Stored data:
»»

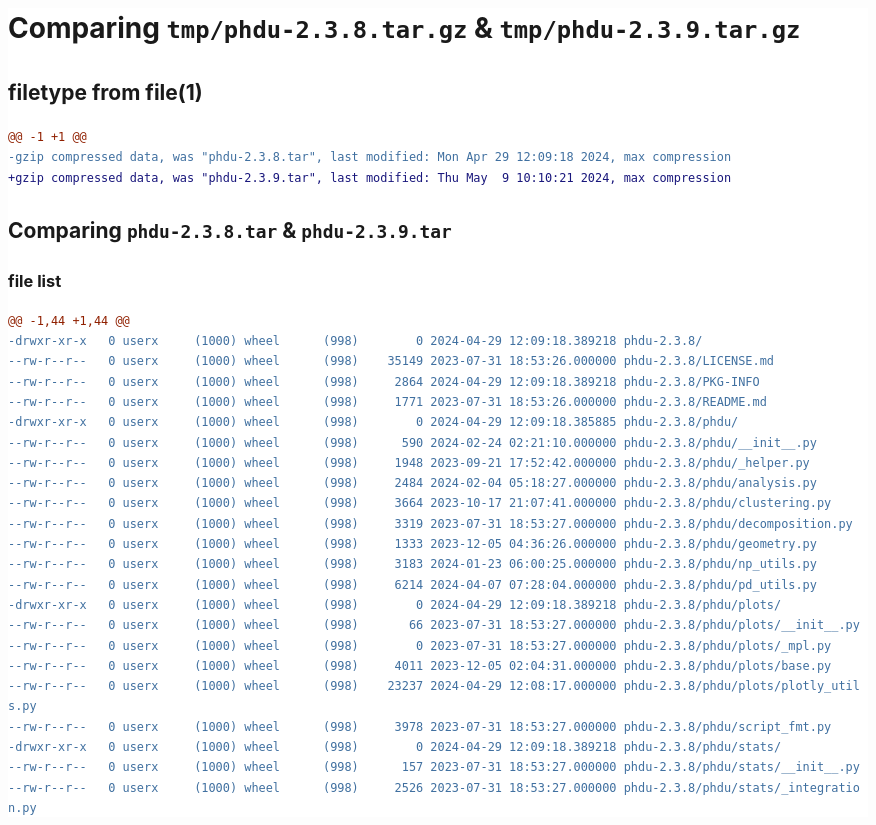 # Comparing `tmp/phdu-2.3.8.tar.gz` & `tmp/phdu-2.3.9.tar.gz`

## filetype from file(1)

```diff
@@ -1 +1 @@
-gzip compressed data, was "phdu-2.3.8.tar", last modified: Mon Apr 29 12:09:18 2024, max compression
+gzip compressed data, was "phdu-2.3.9.tar", last modified: Thu May  9 10:10:21 2024, max compression
```

## Comparing `phdu-2.3.8.tar` & `phdu-2.3.9.tar`

### file list

```diff
@@ -1,44 +1,44 @@
-drwxr-xr-x   0 userx     (1000) wheel      (998)        0 2024-04-29 12:09:18.389218 phdu-2.3.8/
--rw-r--r--   0 userx     (1000) wheel      (998)    35149 2023-07-31 18:53:26.000000 phdu-2.3.8/LICENSE.md
--rw-r--r--   0 userx     (1000) wheel      (998)     2864 2024-04-29 12:09:18.389218 phdu-2.3.8/PKG-INFO
--rw-r--r--   0 userx     (1000) wheel      (998)     1771 2023-07-31 18:53:26.000000 phdu-2.3.8/README.md
-drwxr-xr-x   0 userx     (1000) wheel      (998)        0 2024-04-29 12:09:18.385885 phdu-2.3.8/phdu/
--rw-r--r--   0 userx     (1000) wheel      (998)      590 2024-02-24 02:21:10.000000 phdu-2.3.8/phdu/__init__.py
--rw-r--r--   0 userx     (1000) wheel      (998)     1948 2023-09-21 17:52:42.000000 phdu-2.3.8/phdu/_helper.py
--rw-r--r--   0 userx     (1000) wheel      (998)     2484 2024-02-04 05:18:27.000000 phdu-2.3.8/phdu/analysis.py
--rw-r--r--   0 userx     (1000) wheel      (998)     3664 2023-10-17 21:07:41.000000 phdu-2.3.8/phdu/clustering.py
--rw-r--r--   0 userx     (1000) wheel      (998)     3319 2023-07-31 18:53:27.000000 phdu-2.3.8/phdu/decomposition.py
--rw-r--r--   0 userx     (1000) wheel      (998)     1333 2023-12-05 04:36:26.000000 phdu-2.3.8/phdu/geometry.py
--rw-r--r--   0 userx     (1000) wheel      (998)     3183 2024-01-23 06:00:25.000000 phdu-2.3.8/phdu/np_utils.py
--rw-r--r--   0 userx     (1000) wheel      (998)     6214 2024-04-07 07:28:04.000000 phdu-2.3.8/phdu/pd_utils.py
-drwxr-xr-x   0 userx     (1000) wheel      (998)        0 2024-04-29 12:09:18.389218 phdu-2.3.8/phdu/plots/
--rw-r--r--   0 userx     (1000) wheel      (998)       66 2023-07-31 18:53:27.000000 phdu-2.3.8/phdu/plots/__init__.py
--rw-r--r--   0 userx     (1000) wheel      (998)        0 2023-07-31 18:53:27.000000 phdu-2.3.8/phdu/plots/_mpl.py
--rw-r--r--   0 userx     (1000) wheel      (998)     4011 2023-12-05 02:04:31.000000 phdu-2.3.8/phdu/plots/base.py
--rw-r--r--   0 userx     (1000) wheel      (998)    23237 2024-04-29 12:08:17.000000 phdu-2.3.8/phdu/plots/plotly_utils.py
--rw-r--r--   0 userx     (1000) wheel      (998)     3978 2023-07-31 18:53:27.000000 phdu-2.3.8/phdu/script_fmt.py
-drwxr-xr-x   0 userx     (1000) wheel      (998)        0 2024-04-29 12:09:18.389218 phdu-2.3.8/phdu/stats/
--rw-r--r--   0 userx     (1000) wheel      (998)      157 2023-07-31 18:53:27.000000 phdu-2.3.8/phdu/stats/__init__.py
--rw-r--r--   0 userx     (1000) wheel      (998)     2526 2023-07-31 18:53:27.000000 phdu-2.3.8/phdu/stats/_integration.py
```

««

Your task:
All lines of the records containing "compressed" should be shown.

Response for this exercise:
-gzip compressed data, was "phdu-2.3.8.tar", last modified: Mon Apr 29 12:09:18 2024, max compression
+gzip compressed data, was "phdu-2.3.9.tar", last modified: Thu May  9 10:10:21 2024, max compression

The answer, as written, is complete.